(ASSIGNED TASK) From the records below, transcribe only the lines running from the one with "Stepney | 1840 - 1874 | |" through the one with "WAR | | 1750-1850 | y |". Keep both of those end lines.

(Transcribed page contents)
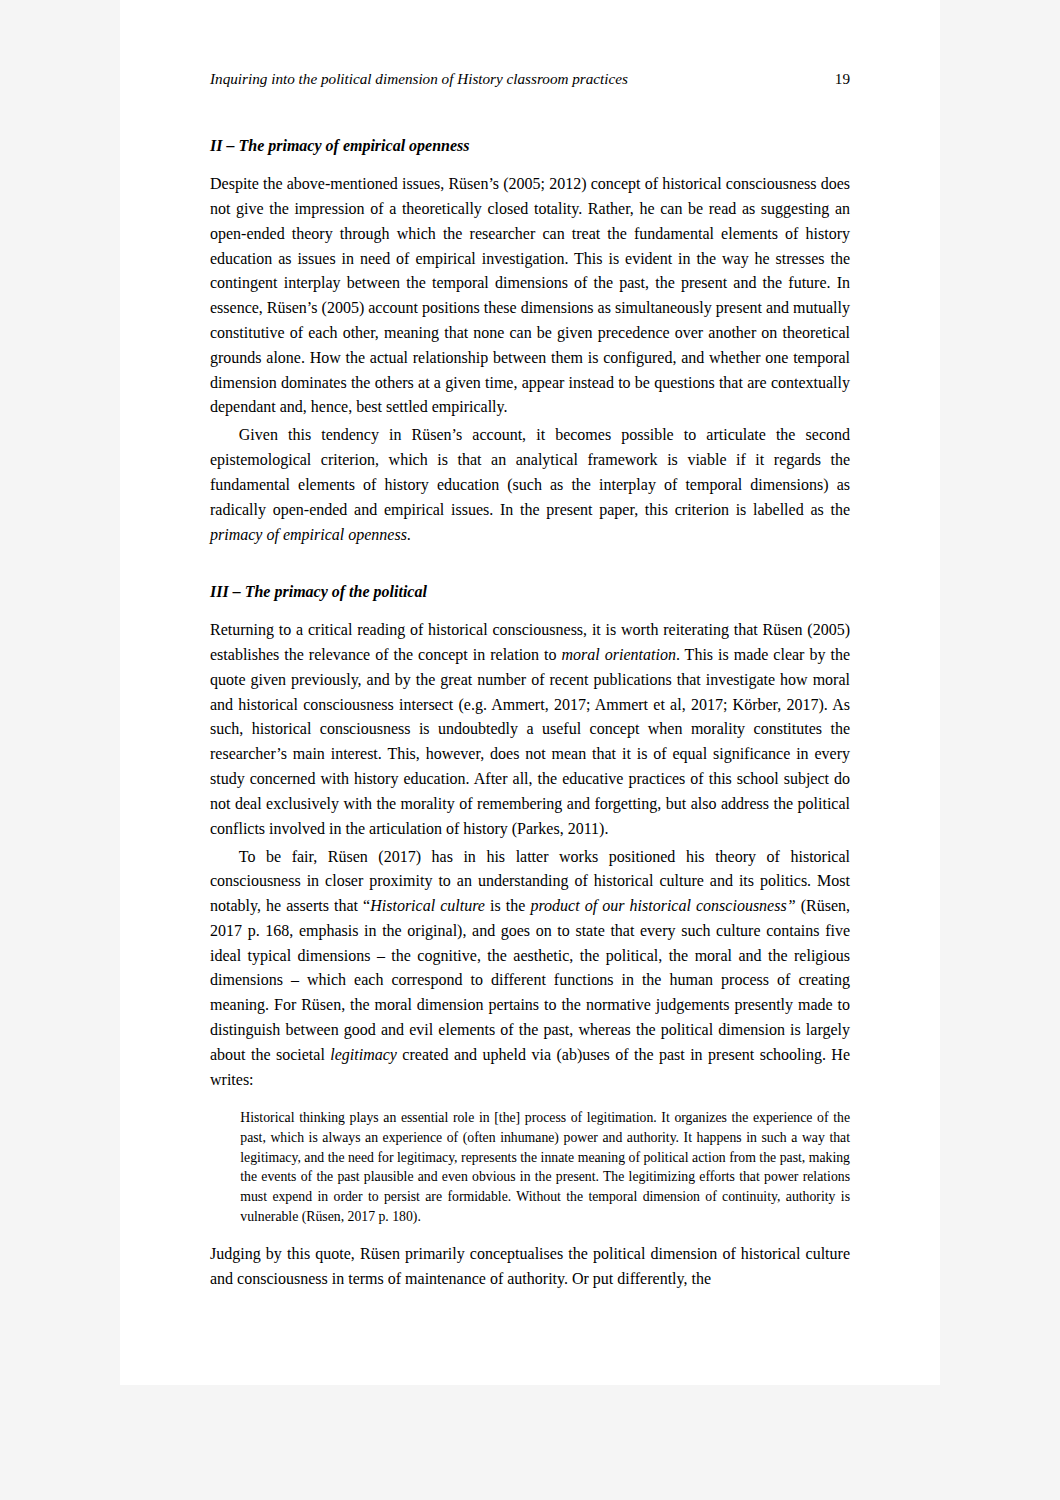Inquiring into the political dimension of History classroom practices 19
II – The primacy of empirical openness
Despite the above-mentioned issues, Rüsen’s (2005; 2012) concept of historical consciousness does not give the impression of a theoretically closed totality. Rather, he can be read as suggesting an open-ended theory through which the researcher can treat the fundamental elements of history education as issues in need of empirical investigation. This is evident in the way he stresses the contingent interplay between the temporal dimensions of the past, the present and the future. In essence, Rüsen’s (2005) account positions these dimensions as simultaneously present and mutually constitutive of each other, meaning that none can be given precedence over another on theoretical grounds alone. How the actual relationship between them is configured, and whether one temporal dimension dominates the others at a given time, appear instead to be questions that are contextually dependant and, hence, best settled empirically.
Given this tendency in Rüsen’s account, it becomes possible to articulate the second epistemological criterion, which is that an analytical framework is viable if it regards the fundamental elements of history education (such as the interplay of temporal dimensions) as radically open-ended and empirical issues. In the present paper, this criterion is labelled as the primacy of empirical openness.
III – The primacy of the political
Returning to a critical reading of historical consciousness, it is worth reiterating that Rüsen (2005) establishes the relevance of the concept in relation to moral orientation. This is made clear by the quote given previously, and by the great number of recent publications that investigate how moral and historical consciousness intersect (e.g. Ammert, 2017; Ammert et al, 2017; Körber, 2017). As such, historical consciousness is undoubtedly a useful concept when morality constitutes the researcher’s main interest. This, however, does not mean that it is of equal significance in every study concerned with history education. After all, the educative practices of this school subject do not deal exclusively with the morality of remembering and forgetting, but also address the political conflicts involved in the articulation of history (Parkes, 2011).
To be fair, Rüsen (2017) has in his latter works positioned his theory of historical consciousness in closer proximity to an understanding of historical culture and its politics. Most notably, he asserts that “Historical culture is the product of our historical consciousness” (Rüsen, 2017 p. 168, emphasis in the original), and goes on to state that every such culture contains five ideal typical dimensions – the cognitive, the aesthetic, the political, the moral and the religious dimensions – which each correspond to different functions in the human process of creating meaning. For Rüsen, the moral dimension pertains to the normative judgements presently made to distinguish between good and evil elements of the past, whereas the political dimension is largely about the societal legitimacy created and upheld via (ab)uses of the past in present schooling. He writes:
Historical thinking plays an essential role in [the] process of legitimation. It organizes the experience of the past, which is always an experience of (often inhumane) power and authority. It happens in such a way that legitimacy, and the need for legitimacy, represents the innate meaning of political action from the past, making the events of the past plausible and even obvious in the present. The legitimizing efforts that power relations must expend in order to persist are formidable. Without the temporal dimension of continuity, authority is vulnerable (Rüsen, 2017 p. 180).
Judging by this quote, Rüsen primarily conceptualises the political dimension of historical culture and consciousness in terms of maintenance of authority. Or put differently, the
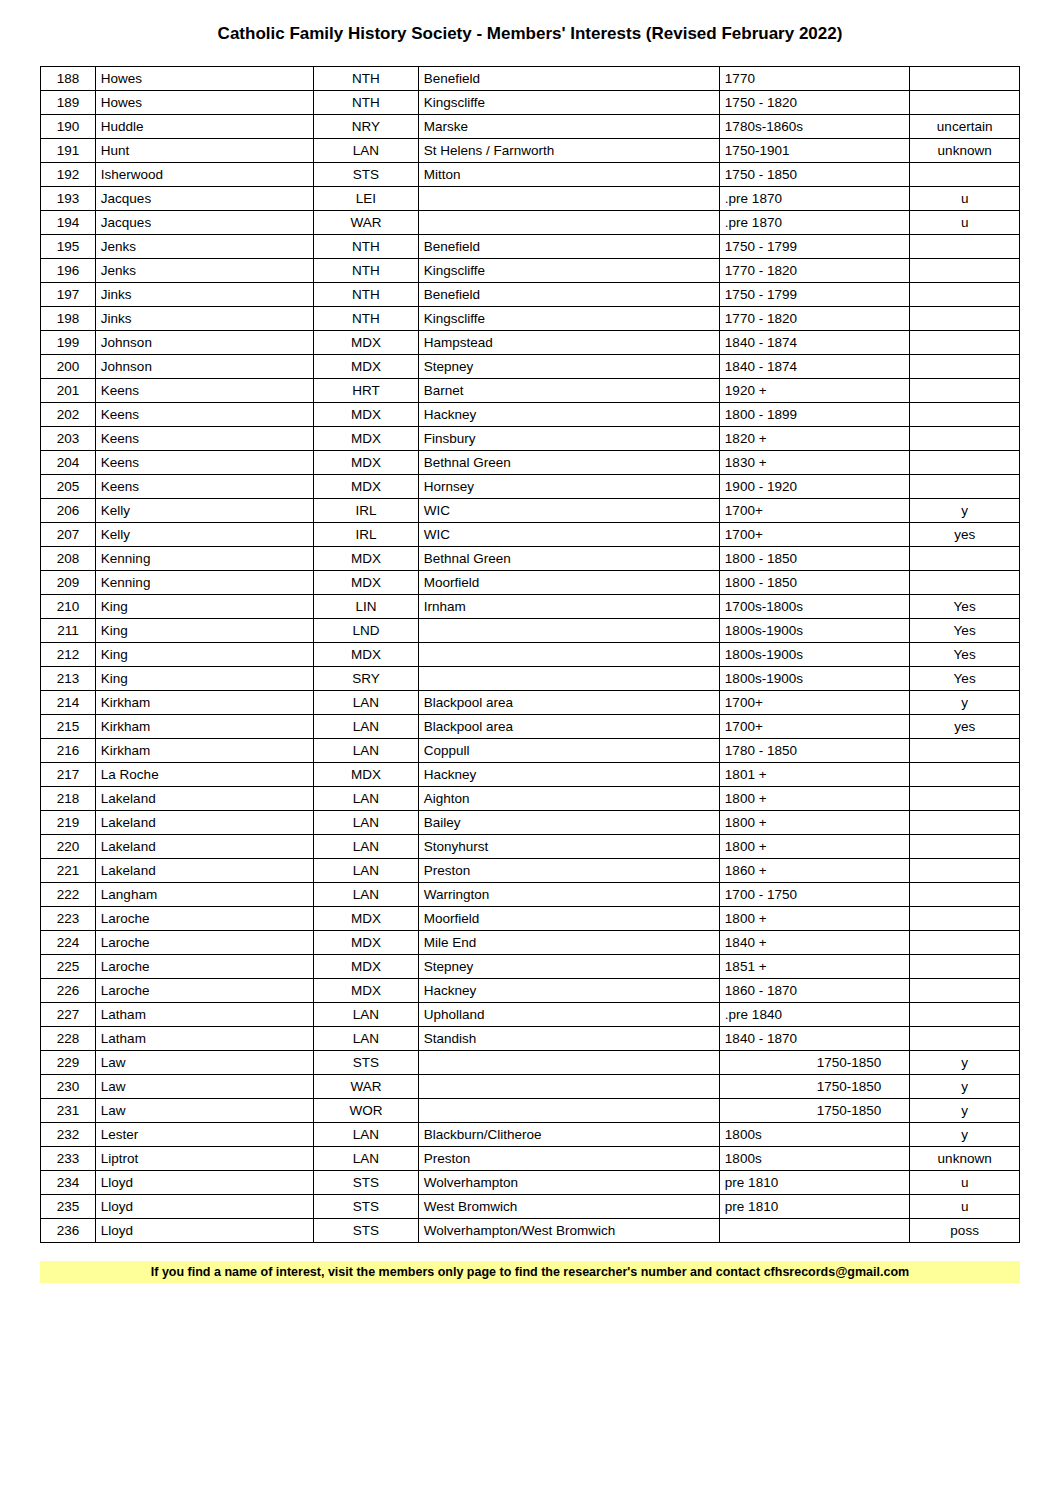Catholic Family History Society - Members' Interests (Revised February 2022)
| 188 | Howes | NTH | Benefield | 1770 | |
| 189 | Howes | NTH | Kingscliffe | 1750 - 1820 | |
| 190 | Huddle | NRY | Marske | 1780s-1860s | uncertain |
| 191 | Hunt | LAN | St Helens / Farnworth | 1750-1901 | unknown |
| 192 | Isherwood | STS | Mitton | 1750 - 1850 | |
| 193 | Jacques | LEI | | .pre 1870 | u |
| 194 | Jacques | WAR | | .pre 1870 | u |
| 195 | Jenks | NTH | Benefield | 1750 - 1799 | |
| 196 | Jenks | NTH | Kingscliffe | 1770 - 1820 | |
| 197 | Jinks | NTH | Benefield | 1750 - 1799 | |
| 198 | Jinks | NTH | Kingscliffe | 1770 - 1820 | |
| 199 | Johnson | MDX | Hampstead | 1840 - 1874 | |
| 200 | Johnson | MDX | Stepney | 1840 - 1874 | |
| 201 | Keens | HRT | Barnet | 1920 + | |
| 202 | Keens | MDX | Hackney | 1800 - 1899 | |
| 203 | Keens | MDX | Finsbury | 1820 + | |
| 204 | Keens | MDX | Bethnal Green | 1830 + | |
| 205 | Keens | MDX | Hornsey | 1900 - 1920 | |
| 206 | Kelly | IRL | WIC | 1700+ | y |
| 207 | Kelly | IRL | WIC | 1700+ | yes |
| 208 | Kenning | MDX | Bethnal Green | 1800 - 1850 | |
| 209 | Kenning | MDX | Moorfield | 1800 - 1850 | |
| 210 | King | LIN | Irnham | 1700s-1800s | Yes |
| 211 | King | LND | | 1800s-1900s | Yes |
| 212 | King | MDX | | 1800s-1900s | Yes |
| 213 | King | SRY | | 1800s-1900s | Yes |
| 214 | Kirkham | LAN | Blackpool area | 1700+ | y |
| 215 | Kirkham | LAN | Blackpool area | 1700+ | yes |
| 216 | Kirkham | LAN | Coppull | 1780 - 1850 | |
| 217 | La Roche | MDX | Hackney | 1801 + | |
| 218 | Lakeland | LAN | Aighton | 1800 + | |
| 219 | Lakeland | LAN | Bailey | 1800 + | |
| 220 | Lakeland | LAN | Stonyhurst | 1800 + | |
| 221 | Lakeland | LAN | Preston | 1860 + | |
| 222 | Langham | LAN | Warrington | 1700 - 1750 | |
| 223 | Laroche | MDX | Moorfield | 1800 + | |
| 224 | Laroche | MDX | Mile End | 1840 + | |
| 225 | Laroche | MDX | Stepney | 1851 + | |
| 226 | Laroche | MDX | Hackney | 1860 - 1870 | |
| 227 | Latham | LAN | Upholland | .pre 1840 | |
| 228 | Latham | LAN | Standish | 1840 - 1870 | |
| 229 | Law | STS | | 1750-1850 | y |
| 230 | Law | WAR | | 1750-1850 | y |
| 231 | Law | WOR | | 1750-1850 | y |
| 232 | Lester | LAN | Blackburn/Clitheroe | 1800s | y |
| 233 | Liptrot | LAN | Preston | 1800s | unknown |
| 234 | Lloyd | STS | Wolverhampton | pre 1810 | u |
| 235 | Lloyd | STS | West Bromwich | pre 1810 | u |
| 236 | Lloyd | STS | Wolverhampton/West Bromwich | | poss |
If you find a name of interest, visit the members only page to find the researcher's number and contact cfhsrecords@gmail.com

(ANSWER SECTION)
| 200 | Johnson | MDX | Stepney | 1840 - 1874 | |
| 201 | Keens | HRT | Barnet | 1920 + | |
| 202 | Keens | MDX | Hackney | 1800 - 1899 | |
| 203 | Keens | MDX | Finsbury | 1820 + | |
| 204 | Keens | MDX | Bethnal Green | 1830 + | |
| 205 | Keens | MDX | Hornsey | 1900 - 1920 | |
| 206 | Kelly | IRL | WIC | 1700+ | y |
| 207 | Kelly | IRL | WIC | 1700+ | yes |
| 208 | Kenning | MDX | Bethnal Green | 1800 - 1850 | |
| 209 | Kenning | MDX | Moorfield | 1800 - 1850 | |
| 210 | King | LIN | Irnham | 1700s-1800s | Yes |
| 211 | King | LND | | 1800s-1900s | Yes |
| 212 | King | MDX | | 1800s-1900s | Yes |
| 213 | King | SRY | | 1800s-1900s | Yes |
| 214 | Kirkham | LAN | Blackpool area | 1700+ | y |
| 215 | Kirkham | LAN | Blackpool area | 1700+ | yes |
| 216 | Kirkham | LAN | Coppull | 1780 - 1850 | |
| 217 | La Roche | MDX | Hackney | 1801 + | |
| 218 | Lakeland | LAN | Aighton | 1800 + | |
| 219 | Lakeland | LAN | Bailey | 1800 + | |
| 220 | Lakeland | LAN | Stonyhurst | 1800 + | |
| 221 | Lakeland | LAN | Preston | 1860 + | |
| 222 | Langham | LAN | Warrington | 1700 - 1750 | |
| 223 | Laroche | MDX | Moorfield | 1800 + | |
| 224 | Laroche | MDX | Mile End | 1840 + | |
| 225 | Laroche | MDX | Stepney | 1851 + | |
| 226 | Laroche | MDX | Hackney | 1860 - 1870 | |
| 227 | Latham | LAN | Upholland | .pre 1840 | |
| 228 | Latham | LAN | Standish | 1840 - 1870 | |
| 229 | Law | STS | | 1750-1850 | y |
| 230 | Law | WAR | | 1750-1850 | y |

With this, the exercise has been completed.